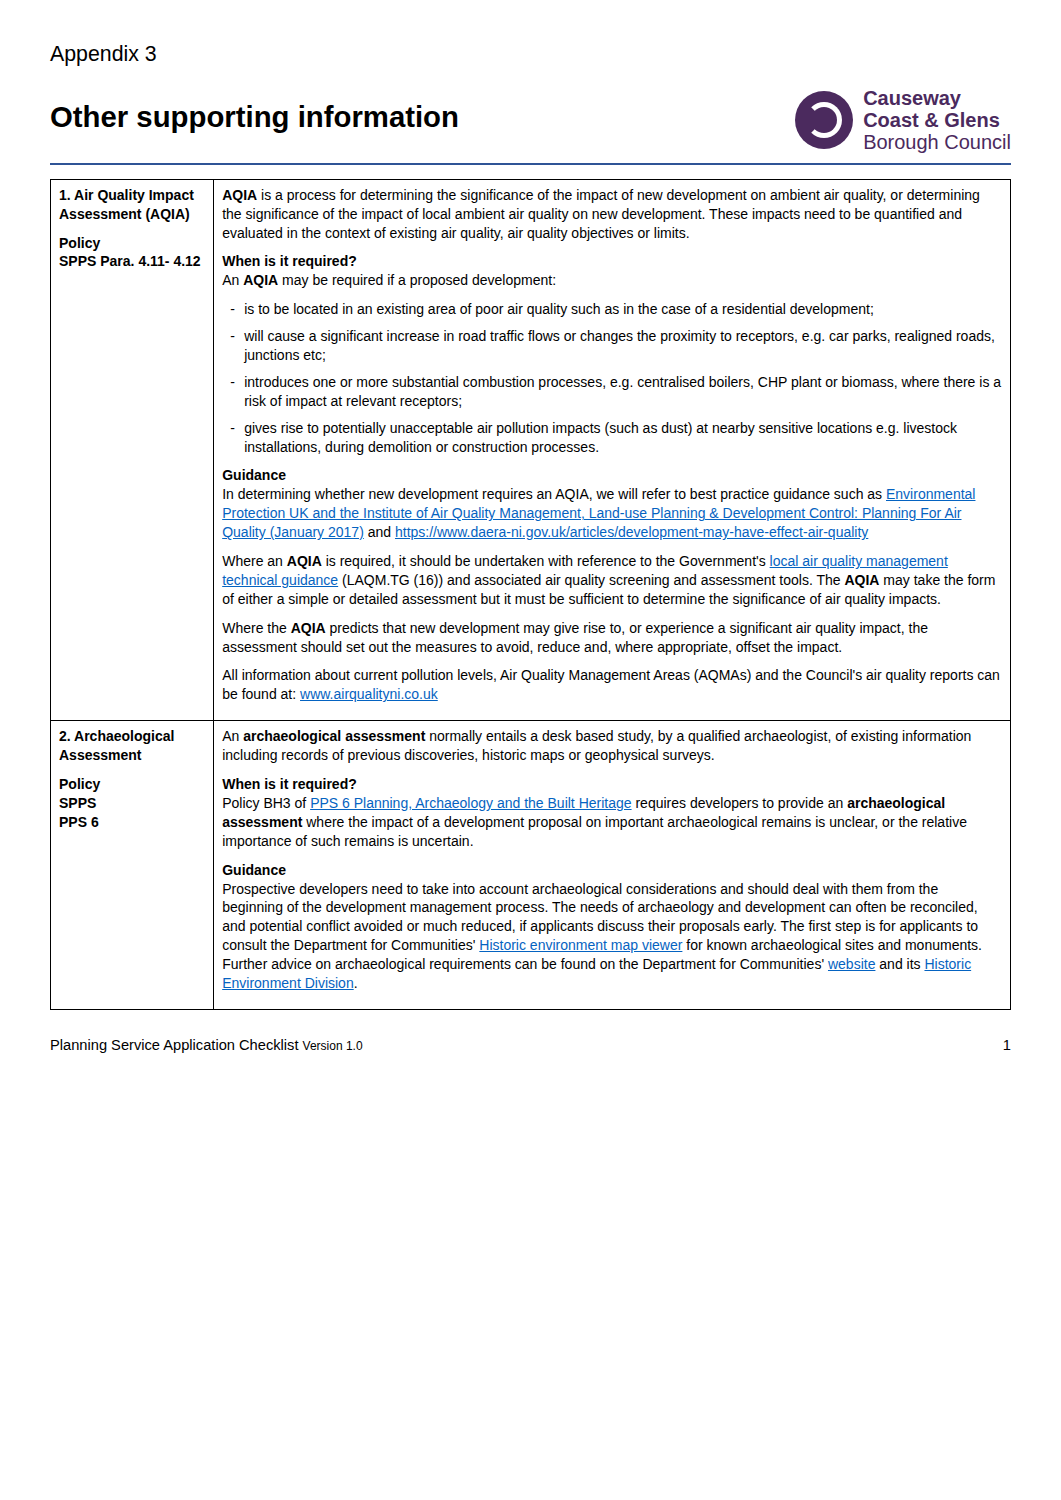Appendix 3
Other supporting information
Causeway
Coast & Glens
Borough Council
| 1. Air Quality Impact Assessment (AQIA) Policy SPPS Para. 4.11- 4.12 | AQIA is a process for determining the significance of the impact of new development on ambient air quality, or determining the significance of the impact of local ambient air quality on new development. These impacts need to be quantified and evaluated in the context of existing air quality, air quality objectives or limits. When is it required? An AQIA may be required if a proposed development: is to be located in an existing area of poor air quality such as in the case of a residential development; will cause a significant increase in road traffic flows or changes the proximity to receptors, e.g. car parks, realigned roads, junctions etc; introduces one or more substantial combustion processes, e.g. centralised boilers, CHP plant or biomass, where there is a risk of impact at relevant receptors; gives rise to potentially unacceptable air pollution impacts (such as dust) at nearby sensitive locations e.g. livestock installations, during demolition or construction processes. Guidance In determining whether new development requires an AQIA, we will refer to best practice guidance such as Environmental Protection UK and the Institute of Air Quality Management, Land-use Planning & Development Control: Planning For Air Quality (January 2017) and https://www.daera-ni.gov.uk/articles/development-may-have-effect-air-quality Where an AQIA is required, it should be undertaken with reference to the Government's local air quality management technical guidance (LAQM.TG (16)) and associated air quality screening and assessment tools. The AQIA may take the form of either a simple or detailed assessment but it must be sufficient to determine the significance of air quality impacts. Where the AQIA predicts that new development may give rise to, or experience a significant air quality impact, the assessment should set out the measures to avoid, reduce and, where appropriate, offset the impact. All information about current pollution levels, Air Quality Management Areas (AQMAs) and the Council's air quality reports can be found at: www.airqualityni.co.uk |
| 2. Archaeological Assessment Policy SPPS PPS 6 | An archaeological assessment normally entails a desk based study, by a qualified archaeologist, of existing information including records of previous discoveries, historic maps or geophysical surveys. When is it required? Policy BH3 of PPS 6 Planning, Archaeology and the Built Heritage requires developers to provide an archaeological assessment where the impact of a development proposal on important archaeological remains is unclear, or the relative importance of such remains is uncertain. Guidance Prospective developers need to take into account archaeological considerations and should deal with them from the beginning of the development management process. The needs of archaeology and development can often be reconciled, and potential conflict avoided or much reduced, if applicants discuss their proposals early. The first step is for applicants to consult the Department for Communities' Historic environment map viewer for known archaeological sites and monuments. Further advice on archaeological requirements can be found on the Department for Communities' website and its Historic Environment Division . |
Planning Service Application Checklist Version 1.0
1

———

— WHAT THIS TASK INVOLVES —
Extract every line above that contains the word "Council".

— PROBLEM SOLUTION —
Borough Council
| 1. Air Quality Impact Assessment (AQIA) Policy SPPS Para. 4.11- 4.12 | AQIA is a process for determining the significance of the impact of new development on ambient air quality, or determining the significance of the impact of local ambient air quality on new development. These impacts need to be quantified and evaluated in the context of existing air quality, air quality objectives or limits. When is it required? An AQIA may be required if a proposed development: is to be located in an existing area of poor air quality such as in the case of a residential development; will cause a significant increase in road traffic flows or changes the proximity to receptors, e.g. car parks, realigned roads, junctions etc; introduces one or more substantial combustion processes, e.g. centralised boilers, CHP plant or biomass, where there is a risk of impact at relevant receptors; gives rise to potentially unacceptable air pollution impacts (such as dust) at nearby sensitive locations e.g. livestock installations, during demolition or construction processes. Guidance In determining whether new development requires an AQIA, we will refer to best practice guidance such as Environmental Protection UK and the Institute of Air Quality Management, Land-use Planning & Development Control: Planning For Air Quality (January 2017) and https://www.daera-ni.gov.uk/articles/development-may-have-effect-air-quality Where an AQIA is required, it should be undertaken with reference to the Government's local air quality management technical guidance (LAQM.TG (16)) and associated air quality screening and assessment tools. The AQIA may take the form of either a simple or detailed assessment but it must be sufficient to determine the significance of air quality impacts. Where the AQIA predicts that new development may give rise to, or experience a significant air quality impact, the assessment should set out the measures to avoid, reduce and, where appropriate, offset the impact. All information about current pollution levels, Air Quality Management Areas (AQMAs) and the Council's air quality reports can be found at: www.airqualityni.co.uk |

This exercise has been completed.